#### DATASET SECTION ####

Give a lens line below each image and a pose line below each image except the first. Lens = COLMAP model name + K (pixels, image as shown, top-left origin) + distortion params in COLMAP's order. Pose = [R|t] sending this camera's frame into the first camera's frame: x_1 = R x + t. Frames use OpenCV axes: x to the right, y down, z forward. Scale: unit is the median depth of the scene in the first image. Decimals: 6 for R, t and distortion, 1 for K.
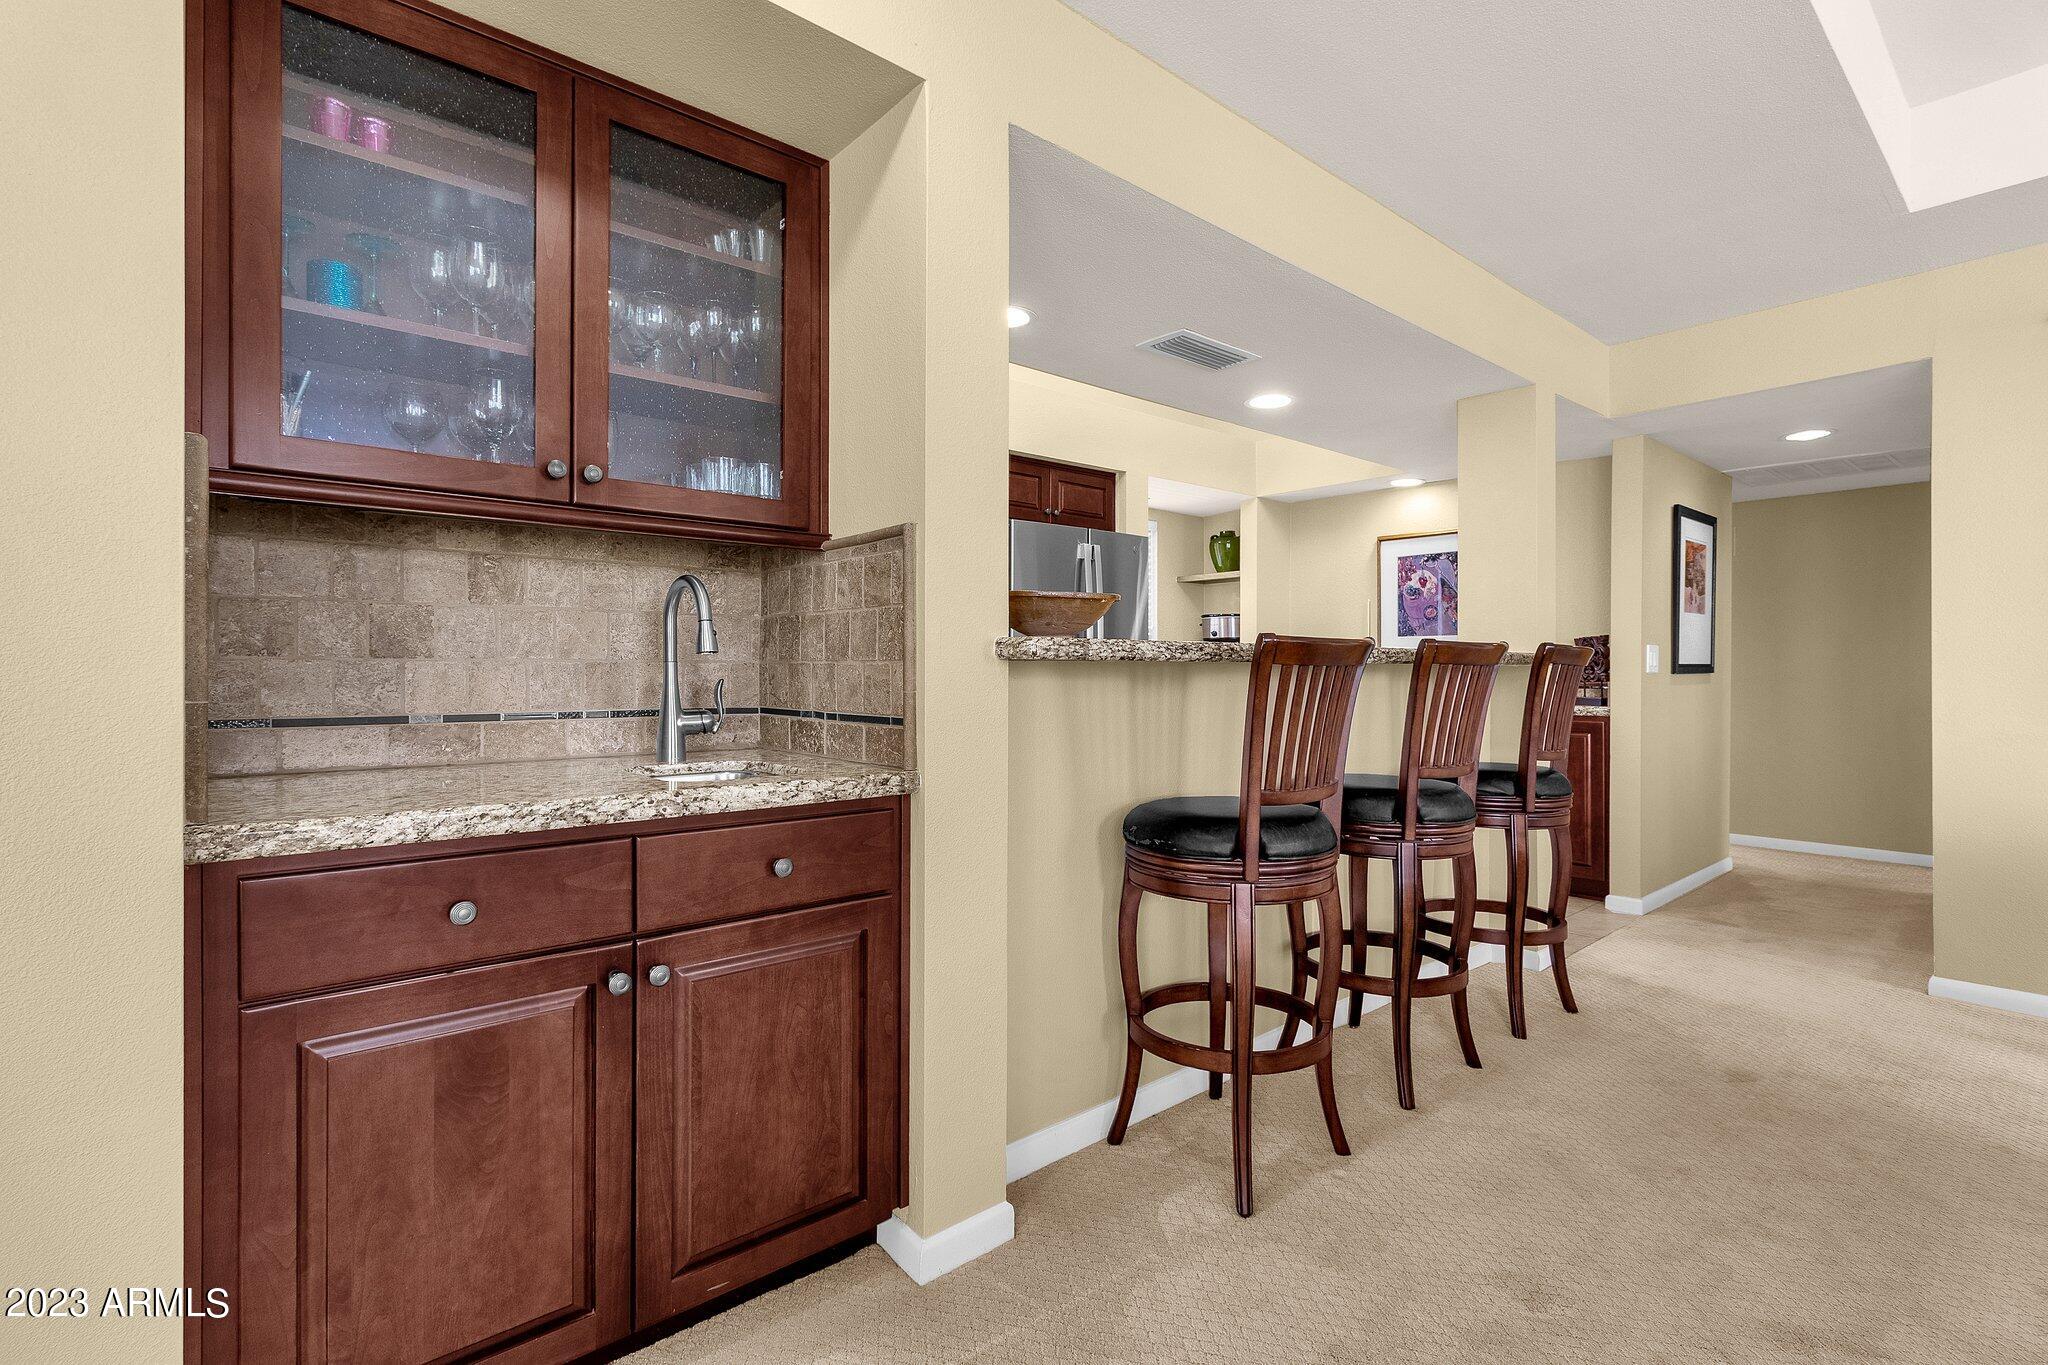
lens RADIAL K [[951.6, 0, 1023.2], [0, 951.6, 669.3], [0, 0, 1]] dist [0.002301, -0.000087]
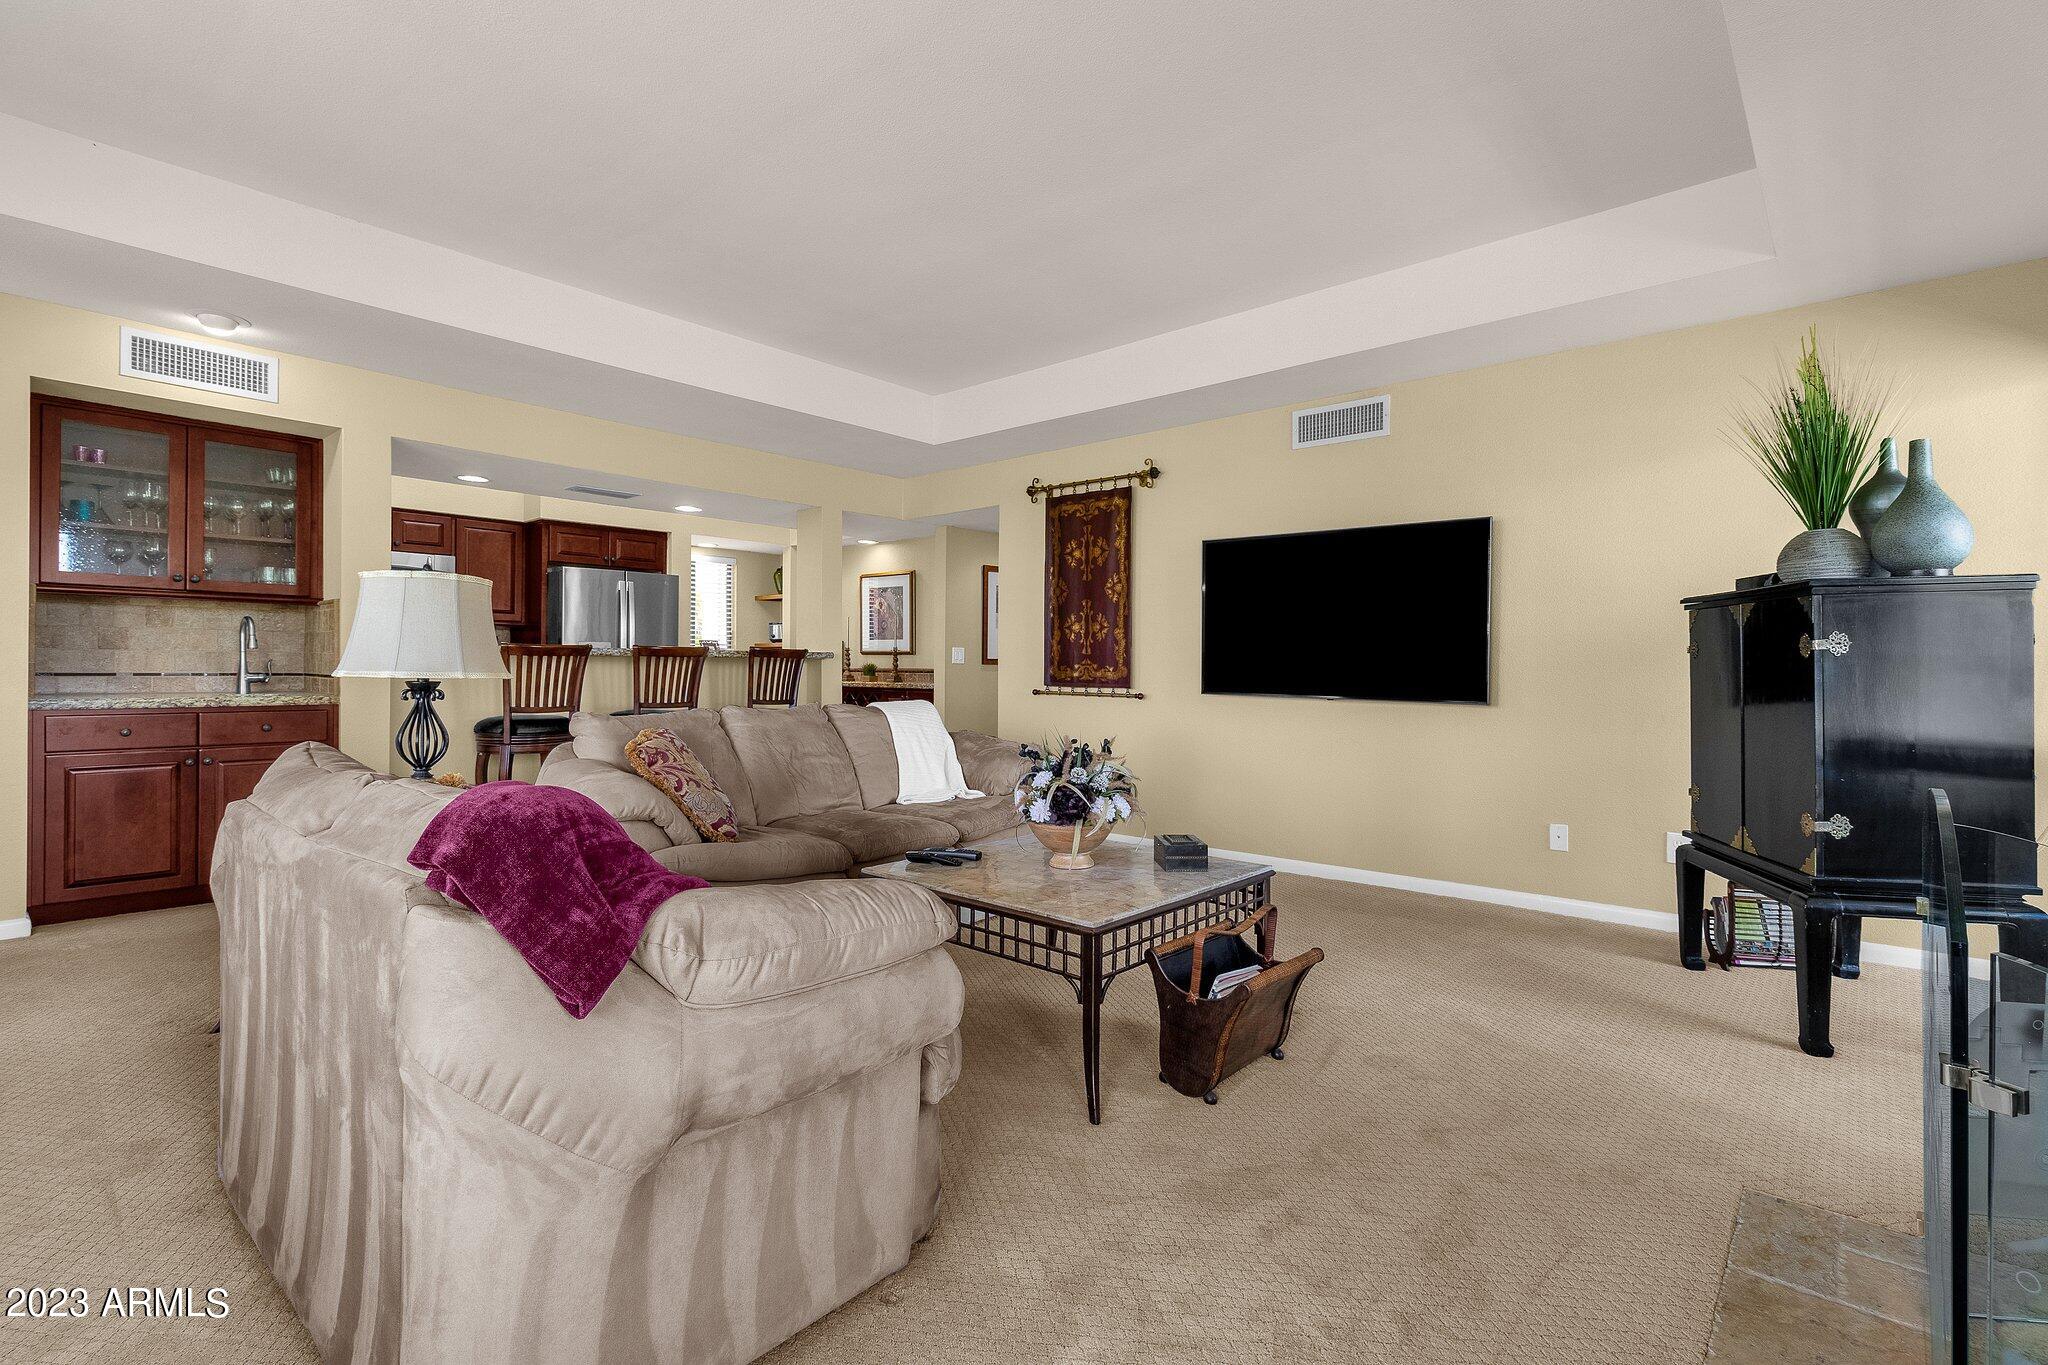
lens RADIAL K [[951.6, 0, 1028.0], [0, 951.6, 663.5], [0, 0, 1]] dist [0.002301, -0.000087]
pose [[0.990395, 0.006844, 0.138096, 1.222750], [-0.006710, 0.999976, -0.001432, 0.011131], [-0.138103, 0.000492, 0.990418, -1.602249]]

####

**WORK INSTRUCTION:** Print the material in full and exactly, minus the pictures.

**ANSWER TO THIS TASK:**
Give a lens line below each image and a pose line below each image except the first. Lens = COLMAP model name + K (pixels, image as shown, top-left origin) + distortion params in COLMAP's order. Pose = [R|t] sending this camera's frame into the first camera's frame: x_1 = R x + t. Frames use OpenCV axes: x to the right, y down, z forward. Scale: unit is the median depth of the scene in the first image. Decimals: 6 for R, t and distortion, 1 for K.
lens RADIAL K [[951.6, 0, 1023.2], [0, 951.6, 669.3], [0, 0, 1]] dist [0.002301, -0.000087]
lens RADIAL K [[951.6, 0, 1028.0], [0, 951.6, 663.5], [0, 0, 1]] dist [0.002301, -0.000087]
pose [[0.990395, 0.006844, 0.138096, 1.222750], [-0.006710, 0.999976, -0.001432, 0.011131], [-0.138103, 0.000492, 0.990418, -1.602249]]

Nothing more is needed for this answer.